*** Exercise materials ***

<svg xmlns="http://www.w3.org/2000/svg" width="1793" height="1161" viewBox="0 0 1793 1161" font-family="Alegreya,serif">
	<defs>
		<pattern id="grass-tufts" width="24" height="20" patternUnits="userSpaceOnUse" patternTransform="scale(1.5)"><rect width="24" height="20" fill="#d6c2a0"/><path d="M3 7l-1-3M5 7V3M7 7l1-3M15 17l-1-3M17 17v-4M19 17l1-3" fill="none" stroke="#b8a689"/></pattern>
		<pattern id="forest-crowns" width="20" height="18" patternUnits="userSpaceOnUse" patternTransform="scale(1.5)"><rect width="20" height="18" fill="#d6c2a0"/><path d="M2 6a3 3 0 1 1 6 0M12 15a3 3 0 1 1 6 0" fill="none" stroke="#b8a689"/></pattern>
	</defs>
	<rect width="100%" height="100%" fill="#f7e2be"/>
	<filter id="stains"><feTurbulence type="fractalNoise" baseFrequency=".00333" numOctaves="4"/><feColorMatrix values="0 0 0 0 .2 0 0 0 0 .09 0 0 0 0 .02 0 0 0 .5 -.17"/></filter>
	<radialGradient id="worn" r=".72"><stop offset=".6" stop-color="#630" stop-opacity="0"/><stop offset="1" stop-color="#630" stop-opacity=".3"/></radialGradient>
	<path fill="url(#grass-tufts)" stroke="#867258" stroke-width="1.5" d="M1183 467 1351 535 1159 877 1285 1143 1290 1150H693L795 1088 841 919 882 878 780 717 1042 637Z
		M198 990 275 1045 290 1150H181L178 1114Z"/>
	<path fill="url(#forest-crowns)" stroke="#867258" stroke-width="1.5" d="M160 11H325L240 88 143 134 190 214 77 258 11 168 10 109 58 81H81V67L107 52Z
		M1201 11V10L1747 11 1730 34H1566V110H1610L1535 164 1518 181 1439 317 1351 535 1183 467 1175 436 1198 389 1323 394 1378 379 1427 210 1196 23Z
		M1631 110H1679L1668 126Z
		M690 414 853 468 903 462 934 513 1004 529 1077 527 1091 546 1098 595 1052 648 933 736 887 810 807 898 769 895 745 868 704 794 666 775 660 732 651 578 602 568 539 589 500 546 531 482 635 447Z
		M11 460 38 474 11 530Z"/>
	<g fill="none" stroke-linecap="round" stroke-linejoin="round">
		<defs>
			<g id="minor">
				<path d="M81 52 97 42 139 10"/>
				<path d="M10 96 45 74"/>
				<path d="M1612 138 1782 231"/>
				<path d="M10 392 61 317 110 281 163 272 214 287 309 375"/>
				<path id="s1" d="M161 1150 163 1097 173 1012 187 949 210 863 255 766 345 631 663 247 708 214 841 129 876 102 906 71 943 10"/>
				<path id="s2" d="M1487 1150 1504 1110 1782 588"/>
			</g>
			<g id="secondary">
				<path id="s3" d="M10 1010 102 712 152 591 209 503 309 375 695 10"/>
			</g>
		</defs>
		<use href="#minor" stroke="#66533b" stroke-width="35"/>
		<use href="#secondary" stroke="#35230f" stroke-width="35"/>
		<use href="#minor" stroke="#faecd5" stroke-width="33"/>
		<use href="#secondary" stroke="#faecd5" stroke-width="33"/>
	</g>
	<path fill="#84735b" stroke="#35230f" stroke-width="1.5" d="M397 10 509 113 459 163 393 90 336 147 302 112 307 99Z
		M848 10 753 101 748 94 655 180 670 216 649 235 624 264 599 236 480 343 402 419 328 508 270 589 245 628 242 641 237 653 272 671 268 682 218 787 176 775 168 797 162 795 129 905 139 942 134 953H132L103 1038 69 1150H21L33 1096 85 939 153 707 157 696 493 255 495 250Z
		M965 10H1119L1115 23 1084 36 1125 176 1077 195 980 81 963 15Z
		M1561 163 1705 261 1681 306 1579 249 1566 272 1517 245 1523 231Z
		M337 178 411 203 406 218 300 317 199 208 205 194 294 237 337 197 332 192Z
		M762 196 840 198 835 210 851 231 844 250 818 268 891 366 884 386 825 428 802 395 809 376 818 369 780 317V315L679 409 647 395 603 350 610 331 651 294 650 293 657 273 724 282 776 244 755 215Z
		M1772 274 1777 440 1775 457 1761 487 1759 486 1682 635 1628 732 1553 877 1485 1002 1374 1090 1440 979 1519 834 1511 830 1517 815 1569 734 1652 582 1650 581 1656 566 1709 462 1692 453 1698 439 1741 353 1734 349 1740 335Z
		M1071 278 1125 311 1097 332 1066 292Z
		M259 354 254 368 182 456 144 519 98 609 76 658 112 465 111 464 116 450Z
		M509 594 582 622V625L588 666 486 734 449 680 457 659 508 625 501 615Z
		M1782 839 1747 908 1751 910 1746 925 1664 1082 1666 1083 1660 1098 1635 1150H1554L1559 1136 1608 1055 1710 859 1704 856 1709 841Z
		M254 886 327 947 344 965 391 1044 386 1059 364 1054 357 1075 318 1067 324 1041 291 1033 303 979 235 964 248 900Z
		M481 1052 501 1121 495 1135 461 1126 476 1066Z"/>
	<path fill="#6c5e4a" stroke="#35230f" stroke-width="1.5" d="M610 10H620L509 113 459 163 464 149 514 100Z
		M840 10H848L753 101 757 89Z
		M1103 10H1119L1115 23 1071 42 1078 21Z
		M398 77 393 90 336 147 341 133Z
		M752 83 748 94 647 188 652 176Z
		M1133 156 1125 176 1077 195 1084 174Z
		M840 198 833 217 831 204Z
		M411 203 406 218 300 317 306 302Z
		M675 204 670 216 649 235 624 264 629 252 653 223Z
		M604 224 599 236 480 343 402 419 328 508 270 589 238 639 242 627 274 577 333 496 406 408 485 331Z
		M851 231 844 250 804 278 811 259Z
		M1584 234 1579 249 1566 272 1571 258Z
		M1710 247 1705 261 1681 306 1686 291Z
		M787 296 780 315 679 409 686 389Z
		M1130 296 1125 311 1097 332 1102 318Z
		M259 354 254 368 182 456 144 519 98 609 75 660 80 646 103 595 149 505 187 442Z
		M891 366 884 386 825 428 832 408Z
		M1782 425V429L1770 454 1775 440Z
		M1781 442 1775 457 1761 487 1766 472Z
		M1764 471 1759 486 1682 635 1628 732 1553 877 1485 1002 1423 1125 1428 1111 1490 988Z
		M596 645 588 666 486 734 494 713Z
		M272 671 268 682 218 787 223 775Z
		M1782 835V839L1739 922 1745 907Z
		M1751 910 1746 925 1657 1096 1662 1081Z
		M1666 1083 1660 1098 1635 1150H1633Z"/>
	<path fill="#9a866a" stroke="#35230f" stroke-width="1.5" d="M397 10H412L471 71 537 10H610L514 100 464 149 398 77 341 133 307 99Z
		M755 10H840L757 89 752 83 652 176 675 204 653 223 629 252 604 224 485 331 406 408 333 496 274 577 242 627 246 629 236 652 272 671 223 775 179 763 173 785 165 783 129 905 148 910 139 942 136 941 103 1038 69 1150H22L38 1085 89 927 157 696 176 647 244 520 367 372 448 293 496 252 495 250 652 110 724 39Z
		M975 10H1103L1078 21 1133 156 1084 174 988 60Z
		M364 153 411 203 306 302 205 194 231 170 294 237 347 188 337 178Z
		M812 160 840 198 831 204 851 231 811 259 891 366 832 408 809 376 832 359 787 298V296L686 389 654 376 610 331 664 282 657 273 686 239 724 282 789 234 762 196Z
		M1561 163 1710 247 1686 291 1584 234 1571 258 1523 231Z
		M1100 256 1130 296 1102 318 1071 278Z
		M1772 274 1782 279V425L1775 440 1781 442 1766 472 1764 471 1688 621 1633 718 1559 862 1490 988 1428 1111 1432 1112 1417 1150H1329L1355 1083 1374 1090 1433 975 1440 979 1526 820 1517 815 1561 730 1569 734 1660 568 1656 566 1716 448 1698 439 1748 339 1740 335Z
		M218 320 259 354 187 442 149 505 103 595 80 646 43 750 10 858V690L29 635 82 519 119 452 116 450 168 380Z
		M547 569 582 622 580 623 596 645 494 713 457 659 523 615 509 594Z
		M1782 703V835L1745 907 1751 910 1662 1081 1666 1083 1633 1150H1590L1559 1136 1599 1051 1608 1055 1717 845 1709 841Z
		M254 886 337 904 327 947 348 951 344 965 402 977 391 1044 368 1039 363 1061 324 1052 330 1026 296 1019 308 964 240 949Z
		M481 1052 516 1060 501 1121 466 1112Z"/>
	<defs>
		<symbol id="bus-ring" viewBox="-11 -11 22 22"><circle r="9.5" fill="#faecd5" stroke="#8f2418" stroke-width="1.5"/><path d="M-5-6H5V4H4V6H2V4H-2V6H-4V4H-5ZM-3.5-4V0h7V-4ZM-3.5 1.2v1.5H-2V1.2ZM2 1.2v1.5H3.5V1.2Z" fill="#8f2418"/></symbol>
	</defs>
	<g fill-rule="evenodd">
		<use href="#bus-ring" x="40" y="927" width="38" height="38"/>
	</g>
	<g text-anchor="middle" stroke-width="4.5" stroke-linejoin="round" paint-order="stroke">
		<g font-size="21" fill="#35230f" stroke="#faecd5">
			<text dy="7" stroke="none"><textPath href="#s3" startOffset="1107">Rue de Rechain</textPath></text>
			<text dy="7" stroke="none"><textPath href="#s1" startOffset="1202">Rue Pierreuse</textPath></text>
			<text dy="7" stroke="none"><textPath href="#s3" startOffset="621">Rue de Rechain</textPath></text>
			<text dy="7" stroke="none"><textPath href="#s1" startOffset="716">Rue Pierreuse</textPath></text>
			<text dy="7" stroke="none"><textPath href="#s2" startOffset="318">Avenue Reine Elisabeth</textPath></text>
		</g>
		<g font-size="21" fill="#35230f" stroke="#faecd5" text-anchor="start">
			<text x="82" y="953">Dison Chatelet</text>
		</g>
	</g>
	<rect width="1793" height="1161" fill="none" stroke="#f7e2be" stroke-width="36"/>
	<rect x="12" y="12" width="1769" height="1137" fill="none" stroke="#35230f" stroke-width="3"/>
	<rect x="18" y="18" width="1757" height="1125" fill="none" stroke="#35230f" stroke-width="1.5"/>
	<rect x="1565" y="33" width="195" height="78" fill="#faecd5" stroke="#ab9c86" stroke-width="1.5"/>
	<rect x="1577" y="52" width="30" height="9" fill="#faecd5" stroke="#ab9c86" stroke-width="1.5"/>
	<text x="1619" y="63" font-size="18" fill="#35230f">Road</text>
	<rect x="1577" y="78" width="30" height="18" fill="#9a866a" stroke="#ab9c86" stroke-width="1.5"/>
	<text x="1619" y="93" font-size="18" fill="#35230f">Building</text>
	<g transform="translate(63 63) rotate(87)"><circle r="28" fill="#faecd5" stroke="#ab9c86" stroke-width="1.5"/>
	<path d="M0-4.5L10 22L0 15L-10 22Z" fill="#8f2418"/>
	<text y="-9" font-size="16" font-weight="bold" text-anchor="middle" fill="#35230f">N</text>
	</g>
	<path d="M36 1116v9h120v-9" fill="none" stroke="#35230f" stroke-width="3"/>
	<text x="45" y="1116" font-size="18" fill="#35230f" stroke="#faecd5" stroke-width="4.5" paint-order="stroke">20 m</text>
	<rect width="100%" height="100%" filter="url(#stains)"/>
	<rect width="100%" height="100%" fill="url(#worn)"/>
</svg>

*** End of Exercise materials ***

> _Exercise goal_:
If a line above holds the word "href", copy it.

> _Answer section_:
		<use href="#minor" stroke="#66533b" stroke-width="35"/>
		<use href="#secondary" stroke="#35230f" stroke-width="35"/>
		<use href="#minor" stroke="#faecd5" stroke-width="33"/>
		<use href="#secondary" stroke="#faecd5" stroke-width="33"/>
		<use href="#bus-ring" x="40" y="927" width="38" height="38"/>
			<text dy="7" stroke="none"><textPath href="#s3" startOffset="1107">Rue de Rechain</textPath></text>
			<text dy="7" stroke="none"><textPath href="#s1" startOffset="1202">Rue Pierreuse</textPath></text>
			<text dy="7" stroke="none"><textPath href="#s3" startOffset="621">Rue de Rechain</textPath></text>
			<text dy="7" stroke="none"><textPath href="#s1" startOffset="716">Rue Pierreuse</textPath></text>
			<text dy="7" stroke="none"><textPath href="#s2" startOffset="318">Avenue Reine Elisabeth</textPath></text>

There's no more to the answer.